Such is the growth in demand for high speed processing of compute intensive AI algorithms, that Graphcore has spent two years in the lab developing hardware that will accelerate model training by a factor of 10 to 100. The firm has just received $30 million series-A funding from the likes of Robert Bosch Venture Capital and the Samsung Catalyst Fund (and several others), and surprise, surprise, this is not a Silicon Valley company, but is located in Bristol, England.
Some initial applications for the hardware include natural language processing, autonomous vehicles and personalized medicine. The IPU (Intelligent Processing Unit) will come to market in 2017 in the form of an appliance, and can be deployed in cloud and enterprise datacenters. The company also plans to make its low power IPU technology available for embedded consumer applications including autonomous cars, collaborative robots and intelligent mobile devices.
IPU systems will accelerate the full range of training, inference, and prediction approaches. Its huge computational resources and software tools and libraries are flexible and easy to use, allowing researchers to explore machine intelligence across a much broader front than the current focus on feed-forward neural networks. This technology will enable recent success in deep learning to evolve rapidly towards useful, general artificial intelligence.
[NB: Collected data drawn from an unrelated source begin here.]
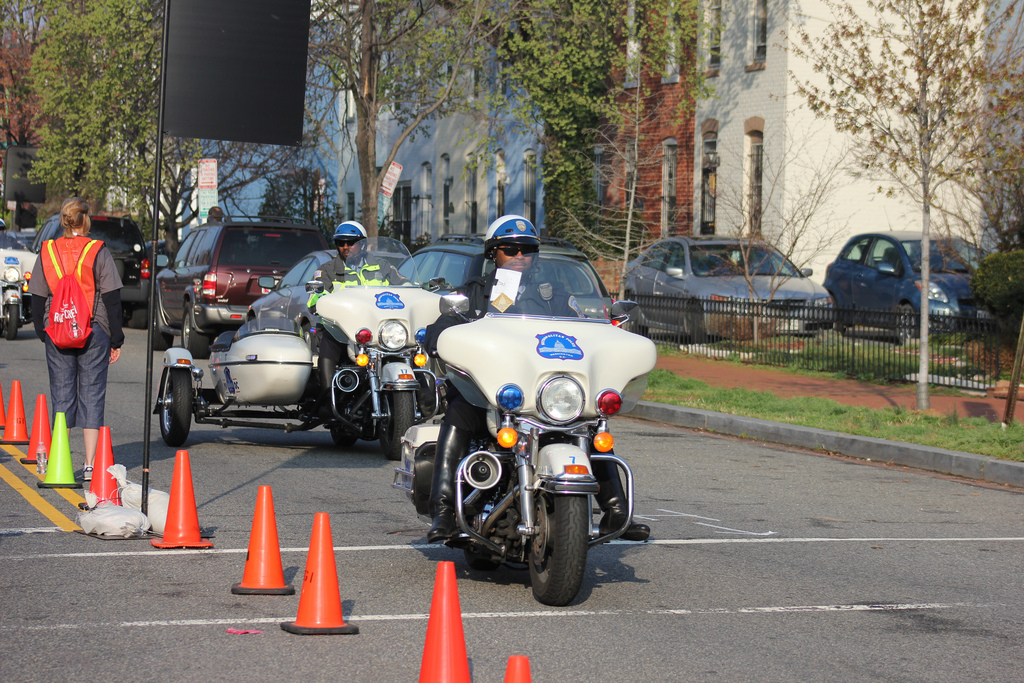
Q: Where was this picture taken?
A: On a city street.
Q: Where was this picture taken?
A: On the street.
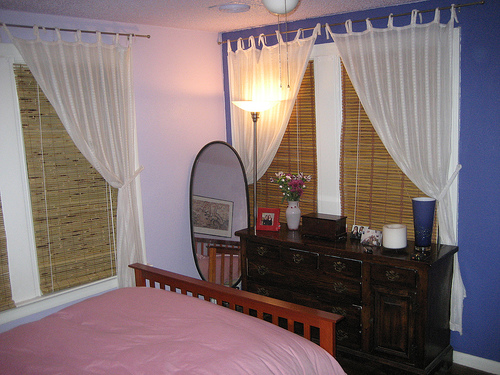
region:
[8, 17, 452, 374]
a bedroom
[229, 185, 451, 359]
a dresser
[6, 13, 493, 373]
neat and tidy bedroom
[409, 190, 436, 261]
a purple flower vase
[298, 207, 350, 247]
a jewelry box on top of a dresser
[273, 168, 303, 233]
a flower vase with flowers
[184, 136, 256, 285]
a free standing mirror in the corner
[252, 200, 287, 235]
a picture frame on top of a dresser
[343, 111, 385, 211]
a window blinds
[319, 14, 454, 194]
a white curtain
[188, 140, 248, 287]
a mirror in a corner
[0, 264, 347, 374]
a bed with a pink comforter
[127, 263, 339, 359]
a wooden bed end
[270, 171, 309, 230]
a vase with flowers in it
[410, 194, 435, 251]
a blue vase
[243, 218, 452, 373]
a dark wooden chest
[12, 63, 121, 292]
thin wooden blinds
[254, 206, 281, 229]
picture in a red frame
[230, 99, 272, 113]
glass housing for a bulb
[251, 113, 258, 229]
a metal lamp post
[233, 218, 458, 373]
a wooden dresser in a bedroom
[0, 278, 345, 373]
pink cover-bed on a bed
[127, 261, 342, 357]
the wooden foot of a bed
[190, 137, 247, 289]
a standing oval mirror in a bedroom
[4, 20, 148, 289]
white drapes on a window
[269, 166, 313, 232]
colorful flowers in a white pot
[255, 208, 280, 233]
a red picture frame on a dresser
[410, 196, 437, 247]
a blue large cup on a dresser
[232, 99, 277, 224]
a standing lamp in a bedroom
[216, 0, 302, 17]
white light fixtures on a ceiling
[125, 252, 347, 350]
Wooden footboard of bed.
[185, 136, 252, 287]
Oval mirror in bedroom.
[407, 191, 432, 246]
Purple vase on dresser.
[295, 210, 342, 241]
Wooden box on dresser.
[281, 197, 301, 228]
White vase on dresser.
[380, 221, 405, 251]
White candle of dresser.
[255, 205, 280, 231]
Photo in red frame on dresser.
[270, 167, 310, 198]
Purple and pink flowers.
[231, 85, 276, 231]
White floor lamp with metal pole.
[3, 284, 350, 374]
Pink blanket on bed.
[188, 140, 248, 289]
a round oval mirror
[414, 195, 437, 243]
a tall blue and white vase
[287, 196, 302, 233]
a white ceramic vase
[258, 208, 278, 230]
a red photo frame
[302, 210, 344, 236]
a dark wooden jewelry box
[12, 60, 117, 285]
long wooden window blinds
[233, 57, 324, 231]
the white leg of a cowlong wooden window blinds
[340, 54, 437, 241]
long wooden window blinds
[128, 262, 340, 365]
a medium wooden foot board of a bed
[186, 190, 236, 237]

The focus on deep learning is significant, since this is perhaps the most promising area of AI, as it offers the most likely route to general AI, although this is some way off. Deep learning involves the generation of a special form of neural network that might implement thousands or millions of neurons, and powerful compute resources are needed to train the networks. Oddly enough no one really knows why deep learning is so effective.
Graphcore CEO and co-founder, Nigel Toon, said, “Machine intelligence will have a bigger impact on our lives over the next 10 years than mobile technology has had in the last two decades. Next generation machine intelligence will allow us to translate foreign languages in real-time, help diagnose illnesses and develop personalized treatments, control robots that clean our houses and offices, drive cars autonomously and provide us with intelligent digital assistants that can help us organize our busy lives. The IPU is the first system specifically designed for machine intelligence.”